Les frais de constitution de dossier du 16 juin 2022 ne sont justifiés par aucune pièce.
Concernant par ailleurs les frais de « suivi procédure », représentant la somme totale de 124,74 euros, ils relèvent de l’activité du syndic relative au recouvrement des sommes dues, constituent un acte élémentaire d’administration de la copropriété et relèvent de la gestion normale d’une copropriété.
En outre, il convient également de déduire les frais de « transmission auxiliaire justice » représentant la somme de 480 euros, qui, bien que prévus par le contrat de syndic, mais uniquement en cas de diligences exceptionnelles, n’apparaissent pas nécessaires au recouvrement, à défaut de justification de diligences particulières ou inhabituelles.
Au total, il sera alloué au syndicat des copropriétaires au titre des frais de recouvrement la somme de 155,18 euros au titre du commandement de payer du 25 novembre 2022.
En conséquence, Monsieur [K] [V] sera condamné à payer au syndicat des copropriétaires de l’immeuble BLEU HORIZON la somme de 8 646,86 + 155,18 = 8.802,04 € au titre des charges et frais au 18 novembre 2024.
Cette somme produira intérêts au taux légal à compter du 25 novembre 2022, date du commandement de payer.
Sur la demande de dommages et intérêts
Le défaut de paiement des charges perturbe le fonctionnement de la copropriété et lui occasionne des frais supplémentaires de gestion.
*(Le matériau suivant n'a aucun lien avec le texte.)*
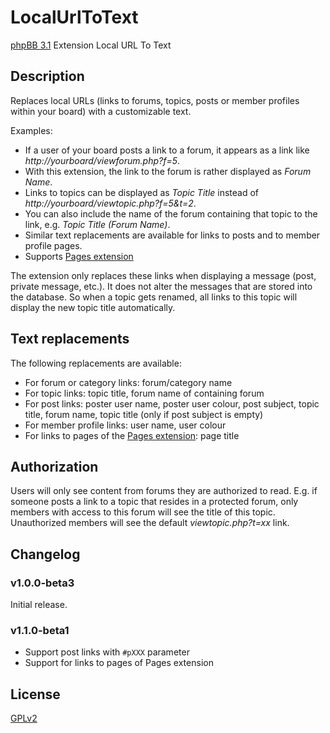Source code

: # LocalUrlToText

[phpBB 3.1](https://www.phpbb.com/) Extension Local URL To Text

## Description

Replaces local URLs (links to forums, topics, posts or member profiles within your board) with a customizable text.

Examples:
* If a user of your board posts a link to a forum, it appears as a link like _http://yourboard/viewforum.php?f=5_.
* With this extension, the link to the forum is rather displayed as _Forum Name_.
* Links to topics can be displayed as _Topic Title_ instead of _http://yourboard/viewtopic.php?f=5&t=2_.
* You can also include the name of the forum containing that topic to the link, e.g. _Topic Title (Forum Name)_.
* Similar text replacements are available for links to posts and to member profile pages.
* Supports [Pages extension](https://www.phpbb.com/customise/db/extension/pages/)

The extension only replaces these links when displaying a message (post, private message, etc.). It does not alter the messages that are stored into the database.
So when a topic gets renamed, all links to this topic will display the new topic title automatically.

## Text replacements

The following replacements are available:
* For forum or category links: forum/category name
* For topic links: topic title, forum name of containing forum
* For post links: poster user name, poster user colour, post subject, topic title, forum name, topic title (only if post subject is empty)
* For member profile links: user name, user colour
* For links to pages of the [Pages extension](https://www.phpbb.com/customise/db/extension/pages/): page title

## Authorization

Users will only see content from forums they are authorized to read. E.g. if someone posts a link to a topic that resides in a protected forum, only members with access to this forum will see the title of this topic. Unauthorized members will see the default _viewtopic.php?t=xx_ link.

## Changelog

### v1.0.0-beta3

Initial release.

### v1.1.0-beta1

* Support post links with `#pXXX` parameter
* Support for links to pages of Pages extension

## License

[GPLv2](license.txt)
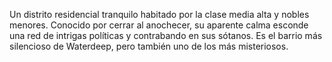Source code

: Un distrito residencial tranquilo habitado por la clase media alta y nobles menores. Conocido por cerrar al anochecer, su aparente calma esconde una red de intrigas políticas y contrabando en sus sótanos. Es el barrio más silencioso de Waterdeep, pero también uno de los más misteriosos.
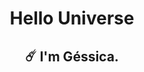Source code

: <h1 align="center">Hello Universe</h1>
<h2 align="center">☄️ I'm Géssica.</h2>
<p align="left"> <a href="[![image](https://github.com/gessicafontes/gessicafontes/assets/69762470/261d2a76-af8d-462a-99f1-4ed4e4daa2cc)](https://cdn-icons-png.flaticon.com/512/919/919853.png)https://cdn-icons-png.flaticon.com/512/919/919853.png" alt="docker" width="40" height="40"/> </a> </p>

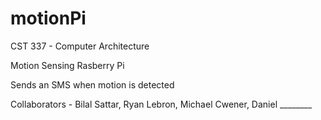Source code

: # motionPi
CST 337 - Computer Architecture

Motion Sensing Rasberry Pi

Sends an SMS when motion is detected

Collaborators - Bilal Sattar, Ryan Lebron, Michael Cwener, Daniel ________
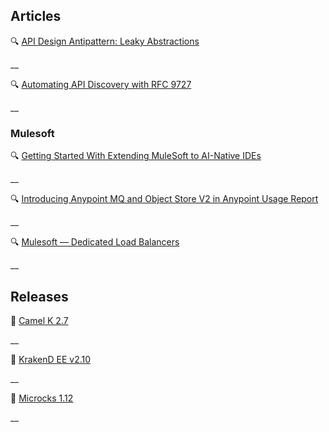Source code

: ## Articles

🔍 [API Design Antipattern: Leaky Abstractions](https://apidesignmatters.substack.com/p/api-design-antipattern-leaky-abstractions)

__

🔍 [Automating API Discovery with RFC 9727](https://apichangelog.substack.com/p/automating-api-discovery-with-rfc-9727)

__

### Mulesoft

🔍 [Getting Started With Extending MuleSoft to AI-Native IDEs](https://blogs.mulesoft.com/news/model-context-protocol-server-for-ai-ides/)

__

🔍 [Introducing Anypoint MQ and Object Store V2 in Anypoint Usage Report](https://blogs.mulesoft.com/news/anypoint-mq-and-object-store-v2-in-anypoint-usage-report/)

__

🔍 [Mulesoft — Dedicated Load Balancers](https://medium.com/another-integration-blog/mulesoft-dedicated-load-balancers-e1b4edcbe70b)

__

## Releases

🚀 [Camel K 2.7](https://camel.apache.org/blog/2025/06/camel-k-2-7/)

__

🚀 [KrakenD EE v2.10](https://www.krakend.io/blog/krakend-ee-2.10-release-notes)

__

🚀 [Microcks 1.12](https://microcks.io/blog/microcks-1.12.0-release/)

__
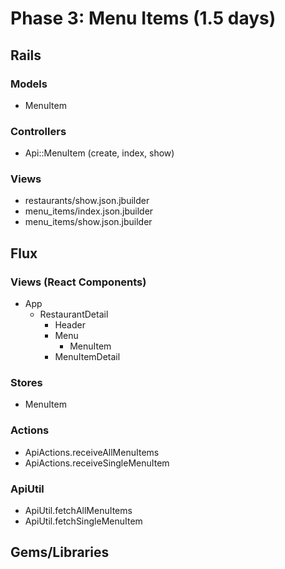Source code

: # Phase 3: Menu Items (1.5 days)
## Rails
### Models
* MenuItem

### Controllers
* Api::MenuItem (create, index, show)

### Views
* restaurants/show.json.jbuilder
* menu_items/index.json.jbuilder
* menu_items/show.json.jbuilder

## Flux
### Views (React Components)
* App
  * RestaurantDetail
    * Header
    * Menu
      * MenuItem
    * MenuItemDetail

### Stores
* MenuItem

### Actions
* ApiActions.receiveAllMenuItems
* ApiActions.receiveSingleMenuItem

### ApiUtil
* ApiUtil.fetchAllMenuItems
* ApiUtil.fetchSingleMenuItem

## Gems/Libraries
L’inertie de Monsieur [W] [K] [V] ayant déjà conduit à une précédente condamnation est un facteur aggravant.
Le syndicat des copropriétaires subit par conséquent un préjudice qui sera réparé par l’allocation d’une somme de 1.000 euros à titre de dommages et intérêts.
Sur les demandes accessoires
En application de l’article 696 du code de procédure civile, Monsieur [K] [V], succombant, supportera la charge des dépens liés à la présente instance.
Il serait inéquitable de laisser à la charge de la copropriété les frais irrépétibles non compris dans les dépens qui ont été exposés dans le cadre de la présente instance. Monsieur [W] [K] [V] sera donc condamné au paiement de la somme de 1.500 euros en application de l’article 700 du code de procédure civile.
PAR CES MOTIFS
Le Tribunal, statuant à juge unique, en premier ressort, par jugement réputé contradictoire et rendu par mise à disposition au greffe,
CONDAMNE Monsieur [W] [K] [V] à payer au syndicat des copropriétaires de l’immeuble dénommé « BLEU HORIZON » sis [Adresse 2] pris en la personne de son syndic en exercice, la somme de 8.802,04 € euros au titre des charges de copropriété des lots n°4 et 101 et des frais de recouvrement, arrêtés au 18 novembre 2024, avec intérêts au taux légal à compter du 25 novembre 2022, date du commandement de payer ;
CONDAMNE Monsieur [W] [K] [V] à payer au Syndicat des Copropriétaires de l’immeuble dénommé « BLEU HORIZON » sis [Adresse 2] pris en la personne de son syndic en exercice, la somme de 1.000 euros à titre de dommages et intérêts pour résistance abusive ;
CONDAMNE Monsieur [W] [K] [V] aux dépens de la présente instance ;
CONDAMNE Monsieur [W] [K] [V] à payer au Syndicat des Copropriétaires de l’immeuble dénommé « BLEU HORIZON » sis [Adresse 2] pris en la personne de son syndic en exercice, la somme de 1.500 euros au titre de l’article 700 du Code de procédure civile.
Ainsi jugé et prononcé au greffe de la troisième chambre civile section A5 du tribunal judiciaire de Marseille, le 25 septembre 2025.